Copy exactly the lines of the data below that run from the line holding "Furry friends and" through the line holding "peaceful and serene neighborhood, this home", both ends included.

◆ ◆ ◆ ◆

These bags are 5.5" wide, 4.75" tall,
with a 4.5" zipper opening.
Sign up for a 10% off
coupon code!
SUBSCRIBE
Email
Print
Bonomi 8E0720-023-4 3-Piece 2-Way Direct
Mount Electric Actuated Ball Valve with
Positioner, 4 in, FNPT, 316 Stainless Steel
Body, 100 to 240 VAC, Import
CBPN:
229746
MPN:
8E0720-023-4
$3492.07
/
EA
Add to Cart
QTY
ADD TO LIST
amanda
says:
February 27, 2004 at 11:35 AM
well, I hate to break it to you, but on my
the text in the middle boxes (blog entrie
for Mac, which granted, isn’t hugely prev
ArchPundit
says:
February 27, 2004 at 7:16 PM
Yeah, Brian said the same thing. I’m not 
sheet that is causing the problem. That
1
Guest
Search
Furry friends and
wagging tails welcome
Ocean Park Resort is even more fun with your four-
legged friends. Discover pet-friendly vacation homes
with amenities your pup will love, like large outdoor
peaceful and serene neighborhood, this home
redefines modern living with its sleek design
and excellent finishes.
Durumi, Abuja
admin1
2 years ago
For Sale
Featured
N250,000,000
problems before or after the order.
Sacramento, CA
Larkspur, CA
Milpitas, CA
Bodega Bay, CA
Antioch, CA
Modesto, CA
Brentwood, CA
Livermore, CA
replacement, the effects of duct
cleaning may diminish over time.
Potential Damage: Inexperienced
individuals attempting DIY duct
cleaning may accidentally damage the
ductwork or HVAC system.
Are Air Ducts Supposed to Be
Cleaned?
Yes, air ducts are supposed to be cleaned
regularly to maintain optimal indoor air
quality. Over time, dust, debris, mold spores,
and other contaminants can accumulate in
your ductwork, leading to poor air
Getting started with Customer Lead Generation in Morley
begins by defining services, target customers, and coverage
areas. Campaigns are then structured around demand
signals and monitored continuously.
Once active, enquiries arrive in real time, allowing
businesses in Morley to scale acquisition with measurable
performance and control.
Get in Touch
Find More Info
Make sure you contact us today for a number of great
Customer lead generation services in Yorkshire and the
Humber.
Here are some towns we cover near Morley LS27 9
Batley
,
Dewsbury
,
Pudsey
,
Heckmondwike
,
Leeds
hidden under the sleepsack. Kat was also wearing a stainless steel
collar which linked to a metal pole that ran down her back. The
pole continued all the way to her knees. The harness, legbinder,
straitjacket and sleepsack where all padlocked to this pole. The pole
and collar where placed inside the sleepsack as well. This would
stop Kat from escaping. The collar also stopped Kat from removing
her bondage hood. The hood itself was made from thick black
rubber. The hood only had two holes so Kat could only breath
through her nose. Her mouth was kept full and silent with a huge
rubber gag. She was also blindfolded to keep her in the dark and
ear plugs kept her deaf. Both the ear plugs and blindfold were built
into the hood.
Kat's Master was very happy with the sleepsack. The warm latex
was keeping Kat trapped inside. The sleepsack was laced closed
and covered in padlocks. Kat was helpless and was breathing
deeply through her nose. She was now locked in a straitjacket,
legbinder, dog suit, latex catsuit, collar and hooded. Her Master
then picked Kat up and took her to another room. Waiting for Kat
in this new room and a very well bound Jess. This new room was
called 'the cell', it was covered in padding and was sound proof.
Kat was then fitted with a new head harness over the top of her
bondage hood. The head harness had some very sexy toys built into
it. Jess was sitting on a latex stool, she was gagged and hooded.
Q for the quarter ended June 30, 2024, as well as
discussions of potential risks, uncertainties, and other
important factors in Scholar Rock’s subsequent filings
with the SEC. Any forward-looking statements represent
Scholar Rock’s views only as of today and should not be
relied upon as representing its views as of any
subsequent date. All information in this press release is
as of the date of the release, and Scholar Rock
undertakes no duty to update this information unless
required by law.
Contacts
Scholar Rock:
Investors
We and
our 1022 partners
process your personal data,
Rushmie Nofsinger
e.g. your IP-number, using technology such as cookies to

◆ ◆ ◆ ◆

• Problem solution:
Furry friends and
wagging tails welcome
Ocean Park Resort is even more fun with your four-
legged friends. Discover pet-friendly vacation homes
with amenities your pup will love, like large outdoor
peaceful and serene neighborhood, this home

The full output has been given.